**Task**: Copy each line below that contains "HamzaCecen".
---------------
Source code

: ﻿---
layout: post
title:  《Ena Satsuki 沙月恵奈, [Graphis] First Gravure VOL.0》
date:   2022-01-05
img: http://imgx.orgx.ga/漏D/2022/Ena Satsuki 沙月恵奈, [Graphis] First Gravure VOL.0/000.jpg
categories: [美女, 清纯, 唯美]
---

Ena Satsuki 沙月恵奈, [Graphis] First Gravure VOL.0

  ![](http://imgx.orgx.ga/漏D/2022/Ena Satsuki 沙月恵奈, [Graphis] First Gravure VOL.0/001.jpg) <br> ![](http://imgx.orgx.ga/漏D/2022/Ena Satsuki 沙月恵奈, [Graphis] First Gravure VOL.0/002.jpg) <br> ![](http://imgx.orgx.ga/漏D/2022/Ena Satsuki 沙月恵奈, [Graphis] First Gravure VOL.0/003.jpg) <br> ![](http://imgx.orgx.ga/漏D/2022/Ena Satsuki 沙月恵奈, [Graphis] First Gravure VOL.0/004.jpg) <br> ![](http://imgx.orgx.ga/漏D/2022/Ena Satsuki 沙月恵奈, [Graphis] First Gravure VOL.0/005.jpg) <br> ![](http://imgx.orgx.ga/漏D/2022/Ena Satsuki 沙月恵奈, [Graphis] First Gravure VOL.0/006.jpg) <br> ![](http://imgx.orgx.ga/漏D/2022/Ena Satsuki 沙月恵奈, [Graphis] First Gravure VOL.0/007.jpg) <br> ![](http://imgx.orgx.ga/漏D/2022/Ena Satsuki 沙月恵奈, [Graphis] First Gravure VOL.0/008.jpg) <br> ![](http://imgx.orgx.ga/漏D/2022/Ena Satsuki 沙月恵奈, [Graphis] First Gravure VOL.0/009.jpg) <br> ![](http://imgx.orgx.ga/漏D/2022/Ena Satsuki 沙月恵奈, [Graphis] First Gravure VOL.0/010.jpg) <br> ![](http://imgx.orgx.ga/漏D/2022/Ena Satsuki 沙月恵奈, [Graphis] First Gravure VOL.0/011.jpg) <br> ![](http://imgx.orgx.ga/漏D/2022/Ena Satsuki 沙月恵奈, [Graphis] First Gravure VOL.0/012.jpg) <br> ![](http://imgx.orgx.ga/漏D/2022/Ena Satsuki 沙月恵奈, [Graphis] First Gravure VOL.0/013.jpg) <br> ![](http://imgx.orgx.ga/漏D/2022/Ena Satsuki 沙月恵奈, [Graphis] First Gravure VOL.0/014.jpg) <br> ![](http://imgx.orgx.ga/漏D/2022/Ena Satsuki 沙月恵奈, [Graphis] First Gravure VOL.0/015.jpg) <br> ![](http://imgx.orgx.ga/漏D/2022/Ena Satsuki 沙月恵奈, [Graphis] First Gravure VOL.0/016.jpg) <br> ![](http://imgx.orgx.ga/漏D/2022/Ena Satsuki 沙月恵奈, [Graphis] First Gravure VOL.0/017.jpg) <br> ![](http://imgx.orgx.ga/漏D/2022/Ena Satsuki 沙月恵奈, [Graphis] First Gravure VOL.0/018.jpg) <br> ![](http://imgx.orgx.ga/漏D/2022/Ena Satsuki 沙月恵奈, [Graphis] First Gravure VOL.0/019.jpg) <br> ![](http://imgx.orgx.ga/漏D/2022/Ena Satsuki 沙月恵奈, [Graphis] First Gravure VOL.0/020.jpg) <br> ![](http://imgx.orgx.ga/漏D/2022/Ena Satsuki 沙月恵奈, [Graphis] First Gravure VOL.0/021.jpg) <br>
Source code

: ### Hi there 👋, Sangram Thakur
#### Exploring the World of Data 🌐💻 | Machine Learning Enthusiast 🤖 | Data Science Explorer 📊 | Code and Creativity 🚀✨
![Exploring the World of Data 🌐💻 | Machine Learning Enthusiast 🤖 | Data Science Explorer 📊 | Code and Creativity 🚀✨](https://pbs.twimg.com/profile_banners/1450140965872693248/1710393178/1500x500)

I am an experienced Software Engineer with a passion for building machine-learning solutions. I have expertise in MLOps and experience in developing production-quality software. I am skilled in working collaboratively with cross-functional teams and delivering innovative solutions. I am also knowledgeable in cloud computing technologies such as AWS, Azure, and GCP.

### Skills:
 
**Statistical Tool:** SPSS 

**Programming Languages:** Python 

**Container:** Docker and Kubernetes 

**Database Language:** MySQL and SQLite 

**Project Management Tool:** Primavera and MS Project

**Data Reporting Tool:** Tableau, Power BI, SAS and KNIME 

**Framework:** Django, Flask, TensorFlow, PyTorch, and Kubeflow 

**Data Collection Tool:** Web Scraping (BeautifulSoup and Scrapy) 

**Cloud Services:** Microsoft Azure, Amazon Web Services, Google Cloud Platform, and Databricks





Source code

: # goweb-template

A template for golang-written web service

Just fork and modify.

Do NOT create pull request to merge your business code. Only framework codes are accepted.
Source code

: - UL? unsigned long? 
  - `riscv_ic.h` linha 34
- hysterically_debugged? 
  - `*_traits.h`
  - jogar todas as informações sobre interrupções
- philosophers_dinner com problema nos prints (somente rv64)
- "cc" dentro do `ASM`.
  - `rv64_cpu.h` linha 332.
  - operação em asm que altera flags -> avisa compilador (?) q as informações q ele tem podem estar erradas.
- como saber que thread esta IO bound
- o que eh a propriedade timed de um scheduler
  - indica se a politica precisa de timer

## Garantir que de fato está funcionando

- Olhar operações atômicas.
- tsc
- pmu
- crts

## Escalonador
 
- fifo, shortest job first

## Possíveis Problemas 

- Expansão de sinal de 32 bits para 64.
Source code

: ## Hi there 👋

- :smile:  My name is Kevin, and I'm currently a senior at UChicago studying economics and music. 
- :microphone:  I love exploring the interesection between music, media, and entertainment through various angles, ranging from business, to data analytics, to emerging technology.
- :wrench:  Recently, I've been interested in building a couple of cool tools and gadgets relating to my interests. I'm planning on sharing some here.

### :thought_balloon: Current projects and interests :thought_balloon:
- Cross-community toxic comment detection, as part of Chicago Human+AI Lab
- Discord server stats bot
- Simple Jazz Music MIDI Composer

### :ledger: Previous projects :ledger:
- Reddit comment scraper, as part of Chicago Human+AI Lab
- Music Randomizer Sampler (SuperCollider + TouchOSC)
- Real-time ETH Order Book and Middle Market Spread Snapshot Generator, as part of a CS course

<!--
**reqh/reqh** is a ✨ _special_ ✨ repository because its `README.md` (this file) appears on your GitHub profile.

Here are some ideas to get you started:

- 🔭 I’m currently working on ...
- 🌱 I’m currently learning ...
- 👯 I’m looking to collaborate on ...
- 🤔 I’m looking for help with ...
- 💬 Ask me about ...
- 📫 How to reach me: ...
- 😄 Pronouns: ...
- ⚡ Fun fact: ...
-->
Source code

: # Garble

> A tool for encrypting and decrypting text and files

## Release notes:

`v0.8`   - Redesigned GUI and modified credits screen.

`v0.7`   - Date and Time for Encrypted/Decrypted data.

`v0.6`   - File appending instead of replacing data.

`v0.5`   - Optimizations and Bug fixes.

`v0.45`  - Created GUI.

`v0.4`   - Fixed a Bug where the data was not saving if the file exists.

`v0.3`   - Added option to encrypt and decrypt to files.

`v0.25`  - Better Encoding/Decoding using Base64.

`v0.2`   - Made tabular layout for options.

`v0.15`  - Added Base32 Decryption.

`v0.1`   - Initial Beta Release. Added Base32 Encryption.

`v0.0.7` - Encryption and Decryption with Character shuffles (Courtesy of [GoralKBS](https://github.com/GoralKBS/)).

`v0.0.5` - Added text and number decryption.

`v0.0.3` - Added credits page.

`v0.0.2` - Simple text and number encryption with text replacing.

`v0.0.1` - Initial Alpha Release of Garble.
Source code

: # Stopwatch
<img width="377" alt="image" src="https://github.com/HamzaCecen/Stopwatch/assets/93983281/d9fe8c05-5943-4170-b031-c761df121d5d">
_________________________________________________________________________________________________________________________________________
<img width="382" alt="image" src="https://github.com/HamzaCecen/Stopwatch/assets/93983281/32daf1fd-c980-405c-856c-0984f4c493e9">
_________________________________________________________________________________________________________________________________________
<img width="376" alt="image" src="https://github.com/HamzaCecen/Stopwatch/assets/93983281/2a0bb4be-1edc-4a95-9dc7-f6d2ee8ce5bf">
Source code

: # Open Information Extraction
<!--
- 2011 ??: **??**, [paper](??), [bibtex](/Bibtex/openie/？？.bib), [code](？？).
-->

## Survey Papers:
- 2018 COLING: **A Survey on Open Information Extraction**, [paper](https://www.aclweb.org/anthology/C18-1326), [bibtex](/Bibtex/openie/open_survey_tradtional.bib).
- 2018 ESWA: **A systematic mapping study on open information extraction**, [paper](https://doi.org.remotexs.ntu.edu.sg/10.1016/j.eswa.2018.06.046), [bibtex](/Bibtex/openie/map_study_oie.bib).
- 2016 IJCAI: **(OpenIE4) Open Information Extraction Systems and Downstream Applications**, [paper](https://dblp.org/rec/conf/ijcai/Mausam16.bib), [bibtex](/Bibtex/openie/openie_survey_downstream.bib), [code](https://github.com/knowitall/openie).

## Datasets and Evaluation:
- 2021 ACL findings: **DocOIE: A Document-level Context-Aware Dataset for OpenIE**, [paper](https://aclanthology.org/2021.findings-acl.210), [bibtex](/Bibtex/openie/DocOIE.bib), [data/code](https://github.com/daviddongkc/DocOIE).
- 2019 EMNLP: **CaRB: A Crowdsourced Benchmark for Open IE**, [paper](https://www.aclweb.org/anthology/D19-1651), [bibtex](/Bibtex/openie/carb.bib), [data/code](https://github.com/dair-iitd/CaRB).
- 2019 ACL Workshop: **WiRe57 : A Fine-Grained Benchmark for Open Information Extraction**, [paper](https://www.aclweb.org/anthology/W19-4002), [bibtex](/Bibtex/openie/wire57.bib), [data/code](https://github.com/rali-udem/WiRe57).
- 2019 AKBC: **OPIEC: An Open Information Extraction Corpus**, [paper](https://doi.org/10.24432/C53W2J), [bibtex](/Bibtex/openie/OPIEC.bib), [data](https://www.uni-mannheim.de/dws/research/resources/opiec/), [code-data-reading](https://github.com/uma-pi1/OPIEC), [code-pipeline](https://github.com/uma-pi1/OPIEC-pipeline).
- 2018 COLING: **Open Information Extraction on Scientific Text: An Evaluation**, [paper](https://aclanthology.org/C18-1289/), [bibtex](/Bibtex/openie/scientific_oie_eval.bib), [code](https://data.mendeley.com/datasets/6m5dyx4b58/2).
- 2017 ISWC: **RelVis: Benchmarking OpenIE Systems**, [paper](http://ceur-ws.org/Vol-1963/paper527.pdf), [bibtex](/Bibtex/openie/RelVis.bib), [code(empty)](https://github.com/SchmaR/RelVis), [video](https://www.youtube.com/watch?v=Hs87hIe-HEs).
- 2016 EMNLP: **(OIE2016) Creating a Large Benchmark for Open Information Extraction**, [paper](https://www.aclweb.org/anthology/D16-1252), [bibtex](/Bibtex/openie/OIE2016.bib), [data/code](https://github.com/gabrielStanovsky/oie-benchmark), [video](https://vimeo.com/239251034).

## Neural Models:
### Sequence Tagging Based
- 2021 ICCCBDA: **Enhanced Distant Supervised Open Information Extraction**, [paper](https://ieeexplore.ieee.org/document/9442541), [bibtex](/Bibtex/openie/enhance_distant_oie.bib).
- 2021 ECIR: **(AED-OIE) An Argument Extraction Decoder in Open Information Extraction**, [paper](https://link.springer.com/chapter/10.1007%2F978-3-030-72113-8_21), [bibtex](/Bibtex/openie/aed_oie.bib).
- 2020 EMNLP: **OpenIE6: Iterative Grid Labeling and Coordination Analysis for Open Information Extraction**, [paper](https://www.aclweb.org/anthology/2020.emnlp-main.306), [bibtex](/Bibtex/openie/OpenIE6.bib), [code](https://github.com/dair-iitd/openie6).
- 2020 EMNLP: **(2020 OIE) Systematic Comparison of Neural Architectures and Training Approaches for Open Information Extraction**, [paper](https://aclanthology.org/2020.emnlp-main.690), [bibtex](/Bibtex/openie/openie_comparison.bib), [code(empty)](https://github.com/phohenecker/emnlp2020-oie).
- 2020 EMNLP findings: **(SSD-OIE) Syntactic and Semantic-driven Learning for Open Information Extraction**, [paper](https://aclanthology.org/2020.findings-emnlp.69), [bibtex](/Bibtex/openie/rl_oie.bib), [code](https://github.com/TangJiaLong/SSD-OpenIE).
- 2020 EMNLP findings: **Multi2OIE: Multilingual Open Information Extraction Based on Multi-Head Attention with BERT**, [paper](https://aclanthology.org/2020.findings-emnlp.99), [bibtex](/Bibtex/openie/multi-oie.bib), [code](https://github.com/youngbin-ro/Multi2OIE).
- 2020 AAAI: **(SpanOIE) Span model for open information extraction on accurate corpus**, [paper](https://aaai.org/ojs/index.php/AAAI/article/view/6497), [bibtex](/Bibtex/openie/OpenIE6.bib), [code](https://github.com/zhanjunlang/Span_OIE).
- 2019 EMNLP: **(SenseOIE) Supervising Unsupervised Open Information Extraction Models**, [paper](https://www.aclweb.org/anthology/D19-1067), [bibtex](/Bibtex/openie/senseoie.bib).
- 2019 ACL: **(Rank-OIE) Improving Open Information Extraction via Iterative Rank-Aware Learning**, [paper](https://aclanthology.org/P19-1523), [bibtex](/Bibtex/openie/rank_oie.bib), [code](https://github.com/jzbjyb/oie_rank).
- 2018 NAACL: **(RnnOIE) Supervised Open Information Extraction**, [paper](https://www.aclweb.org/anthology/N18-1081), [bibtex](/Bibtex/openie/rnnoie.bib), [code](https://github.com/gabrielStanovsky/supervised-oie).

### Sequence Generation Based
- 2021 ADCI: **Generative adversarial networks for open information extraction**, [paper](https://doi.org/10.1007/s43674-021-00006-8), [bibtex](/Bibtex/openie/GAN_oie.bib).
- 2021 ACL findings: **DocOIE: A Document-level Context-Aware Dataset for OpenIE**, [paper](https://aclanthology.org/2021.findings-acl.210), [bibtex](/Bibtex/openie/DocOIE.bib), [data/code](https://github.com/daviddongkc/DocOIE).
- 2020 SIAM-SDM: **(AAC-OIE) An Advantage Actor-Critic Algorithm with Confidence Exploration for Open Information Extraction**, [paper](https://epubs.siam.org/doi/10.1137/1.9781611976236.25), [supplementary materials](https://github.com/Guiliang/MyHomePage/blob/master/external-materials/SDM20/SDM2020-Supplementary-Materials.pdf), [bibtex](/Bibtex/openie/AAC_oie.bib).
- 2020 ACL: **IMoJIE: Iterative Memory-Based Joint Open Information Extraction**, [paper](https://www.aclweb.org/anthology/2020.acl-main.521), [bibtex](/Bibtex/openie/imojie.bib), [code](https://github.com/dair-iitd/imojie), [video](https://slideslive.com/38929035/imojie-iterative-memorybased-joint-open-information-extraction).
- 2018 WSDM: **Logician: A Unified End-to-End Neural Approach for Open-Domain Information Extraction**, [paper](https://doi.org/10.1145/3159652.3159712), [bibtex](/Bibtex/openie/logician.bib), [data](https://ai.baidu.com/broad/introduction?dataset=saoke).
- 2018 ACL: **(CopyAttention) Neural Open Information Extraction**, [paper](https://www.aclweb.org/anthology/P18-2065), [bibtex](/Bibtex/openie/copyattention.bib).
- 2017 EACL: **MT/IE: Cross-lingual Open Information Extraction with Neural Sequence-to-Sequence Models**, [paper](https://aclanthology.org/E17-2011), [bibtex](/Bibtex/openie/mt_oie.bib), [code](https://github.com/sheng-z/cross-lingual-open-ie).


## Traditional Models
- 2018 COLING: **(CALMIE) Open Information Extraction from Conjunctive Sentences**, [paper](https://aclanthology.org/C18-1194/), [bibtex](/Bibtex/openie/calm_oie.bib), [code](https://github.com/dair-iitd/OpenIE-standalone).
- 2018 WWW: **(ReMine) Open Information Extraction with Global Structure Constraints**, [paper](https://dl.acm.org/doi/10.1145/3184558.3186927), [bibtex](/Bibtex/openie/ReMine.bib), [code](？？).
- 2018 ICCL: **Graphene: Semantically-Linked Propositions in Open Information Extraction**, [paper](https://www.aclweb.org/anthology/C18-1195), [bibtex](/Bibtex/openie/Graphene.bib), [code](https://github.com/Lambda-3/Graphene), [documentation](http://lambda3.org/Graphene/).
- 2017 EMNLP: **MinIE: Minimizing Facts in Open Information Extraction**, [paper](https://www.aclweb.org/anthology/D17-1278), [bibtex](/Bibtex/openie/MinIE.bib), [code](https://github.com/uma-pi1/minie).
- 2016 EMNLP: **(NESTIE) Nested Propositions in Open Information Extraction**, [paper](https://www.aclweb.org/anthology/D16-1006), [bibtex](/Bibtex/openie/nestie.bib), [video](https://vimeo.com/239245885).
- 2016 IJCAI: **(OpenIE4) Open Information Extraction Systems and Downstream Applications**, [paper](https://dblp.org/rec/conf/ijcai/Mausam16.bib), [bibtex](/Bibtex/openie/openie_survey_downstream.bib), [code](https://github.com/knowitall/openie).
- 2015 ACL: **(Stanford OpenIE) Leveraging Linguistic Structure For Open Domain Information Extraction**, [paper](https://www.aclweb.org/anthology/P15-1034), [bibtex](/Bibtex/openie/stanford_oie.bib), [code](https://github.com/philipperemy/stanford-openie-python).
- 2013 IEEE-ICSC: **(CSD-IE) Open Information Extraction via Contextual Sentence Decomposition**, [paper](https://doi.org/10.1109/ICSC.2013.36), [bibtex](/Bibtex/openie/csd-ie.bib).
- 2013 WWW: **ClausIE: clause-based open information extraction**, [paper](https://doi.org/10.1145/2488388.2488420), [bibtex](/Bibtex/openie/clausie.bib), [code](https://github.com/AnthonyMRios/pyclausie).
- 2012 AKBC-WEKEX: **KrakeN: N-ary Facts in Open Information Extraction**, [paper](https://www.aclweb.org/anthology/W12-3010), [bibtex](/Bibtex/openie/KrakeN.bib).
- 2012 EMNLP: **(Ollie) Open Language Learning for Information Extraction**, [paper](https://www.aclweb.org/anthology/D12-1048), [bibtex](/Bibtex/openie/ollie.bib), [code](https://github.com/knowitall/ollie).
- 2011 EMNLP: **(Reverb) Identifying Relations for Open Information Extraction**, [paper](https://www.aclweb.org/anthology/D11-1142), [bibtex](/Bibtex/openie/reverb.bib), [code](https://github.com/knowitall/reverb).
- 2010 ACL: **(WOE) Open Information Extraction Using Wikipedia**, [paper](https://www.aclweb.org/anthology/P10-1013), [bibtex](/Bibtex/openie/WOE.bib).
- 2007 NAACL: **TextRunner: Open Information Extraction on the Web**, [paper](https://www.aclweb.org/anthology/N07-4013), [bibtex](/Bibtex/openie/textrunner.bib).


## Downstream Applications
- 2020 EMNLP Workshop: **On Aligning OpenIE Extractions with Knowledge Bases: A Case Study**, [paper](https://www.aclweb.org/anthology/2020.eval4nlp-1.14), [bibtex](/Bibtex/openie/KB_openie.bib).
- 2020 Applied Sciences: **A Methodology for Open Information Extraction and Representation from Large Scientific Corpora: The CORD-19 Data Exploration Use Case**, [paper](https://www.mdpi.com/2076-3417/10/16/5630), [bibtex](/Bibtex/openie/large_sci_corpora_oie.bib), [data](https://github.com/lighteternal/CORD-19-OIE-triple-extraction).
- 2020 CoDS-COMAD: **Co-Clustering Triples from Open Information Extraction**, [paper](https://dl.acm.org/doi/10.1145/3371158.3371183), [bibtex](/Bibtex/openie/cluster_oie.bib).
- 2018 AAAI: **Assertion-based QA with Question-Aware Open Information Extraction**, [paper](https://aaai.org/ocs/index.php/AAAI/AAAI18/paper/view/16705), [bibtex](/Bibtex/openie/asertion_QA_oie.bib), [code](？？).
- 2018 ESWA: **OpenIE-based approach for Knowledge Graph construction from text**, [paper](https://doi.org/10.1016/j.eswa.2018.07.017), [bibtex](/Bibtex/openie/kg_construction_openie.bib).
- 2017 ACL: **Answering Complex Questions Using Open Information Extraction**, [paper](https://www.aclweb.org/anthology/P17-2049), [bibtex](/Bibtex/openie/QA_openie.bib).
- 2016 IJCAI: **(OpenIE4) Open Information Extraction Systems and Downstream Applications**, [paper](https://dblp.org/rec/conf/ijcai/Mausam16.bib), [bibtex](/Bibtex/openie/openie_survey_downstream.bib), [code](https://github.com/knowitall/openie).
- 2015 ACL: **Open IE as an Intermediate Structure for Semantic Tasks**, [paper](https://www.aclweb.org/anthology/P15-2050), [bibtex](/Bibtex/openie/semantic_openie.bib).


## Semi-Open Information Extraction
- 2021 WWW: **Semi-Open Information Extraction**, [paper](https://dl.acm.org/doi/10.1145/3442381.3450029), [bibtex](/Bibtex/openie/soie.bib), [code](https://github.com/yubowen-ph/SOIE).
---------------
**Solution for this problem**:
<img width="377" alt="image" src="https://github.com/HamzaCecen/Stopwatch/assets/93983281/d9fe8c05-5943-4170-b031-c761df121d5d">
<img width="382" alt="image" src="https://github.com/HamzaCecen/Stopwatch/assets/93983281/32daf1fd-c980-405c-856c-0984f4c493e9">
<img width="376" alt="image" src="https://github.com/HamzaCecen/Stopwatch/assets/93983281/2a0bb4be-1edc-4a95-9dc7-f6d2ee8ce5bf">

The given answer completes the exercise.